*Assigned task:* For the word "ring", state how many lines of the listing below contain it. Give the number and nothing more.
-------
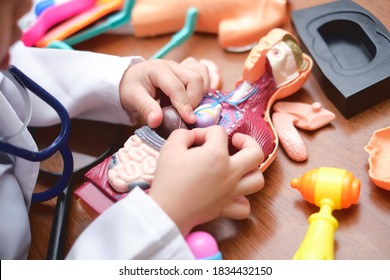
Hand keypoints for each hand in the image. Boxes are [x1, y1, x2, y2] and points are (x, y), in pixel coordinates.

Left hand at [119, 58, 209, 127]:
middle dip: (195, 99)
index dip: (184, 105)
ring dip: (201, 92)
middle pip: (195, 78)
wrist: (130, 79)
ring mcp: (181, 67)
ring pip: (202, 74)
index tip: (189, 120)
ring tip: (190, 106)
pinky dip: (202, 88)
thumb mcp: (132, 98)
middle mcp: (173, 66)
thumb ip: (145, 109)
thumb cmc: (131, 87)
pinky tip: (192, 100)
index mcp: (158, 69)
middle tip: (186, 114)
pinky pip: (202, 75)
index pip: (177, 87)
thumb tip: (157, 122)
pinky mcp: (186, 72)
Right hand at [148, 126, 264, 235]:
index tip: (193, 140)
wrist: (166, 210)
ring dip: (252, 170)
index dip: (204, 132)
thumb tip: (193, 136)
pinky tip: (233, 194)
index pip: (219, 133)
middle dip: (248, 141)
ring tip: (239, 166)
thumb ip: (183, 134)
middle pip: (256, 153)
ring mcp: (231, 191)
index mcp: (217, 154)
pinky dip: (242, 200)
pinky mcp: (226, 208)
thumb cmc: (168, 179)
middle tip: (235, 142)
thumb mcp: (170, 147)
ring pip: (258, 180)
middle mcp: (230, 172)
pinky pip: (245, 207)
-------
*Output of the task:* 8